What to do
Look over the entries and say how many lines include the word "Cloud". Only the number, please.

Data supplied
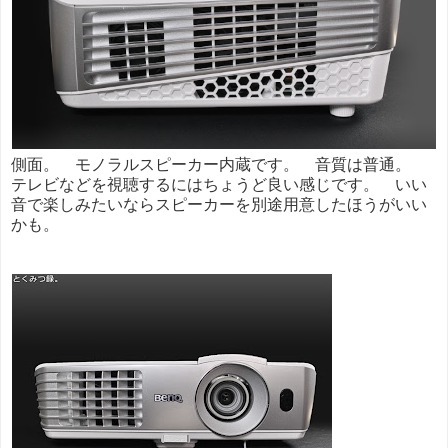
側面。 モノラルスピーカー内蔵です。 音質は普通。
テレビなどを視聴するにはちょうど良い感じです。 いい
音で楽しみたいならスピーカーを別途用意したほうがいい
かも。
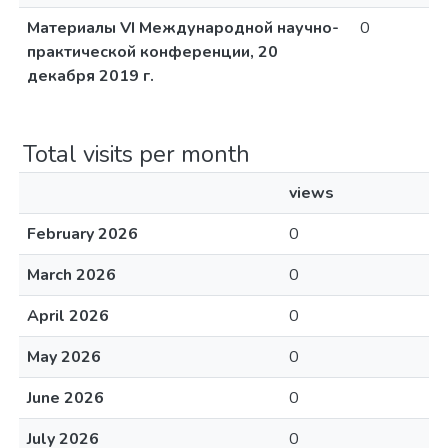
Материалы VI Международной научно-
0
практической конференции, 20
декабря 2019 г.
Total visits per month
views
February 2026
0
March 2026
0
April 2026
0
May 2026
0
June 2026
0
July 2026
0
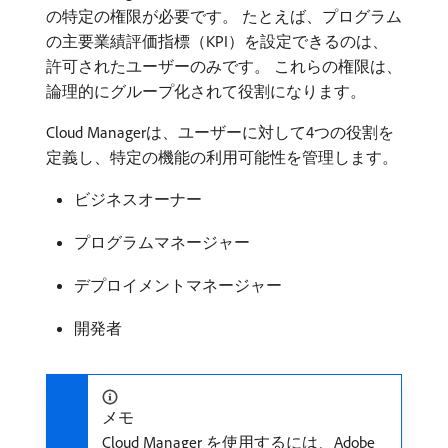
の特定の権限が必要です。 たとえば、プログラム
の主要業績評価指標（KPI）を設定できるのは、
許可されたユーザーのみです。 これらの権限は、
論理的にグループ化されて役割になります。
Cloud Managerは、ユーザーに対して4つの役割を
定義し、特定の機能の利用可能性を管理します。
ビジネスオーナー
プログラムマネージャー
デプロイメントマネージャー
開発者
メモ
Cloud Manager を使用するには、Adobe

Final answer
2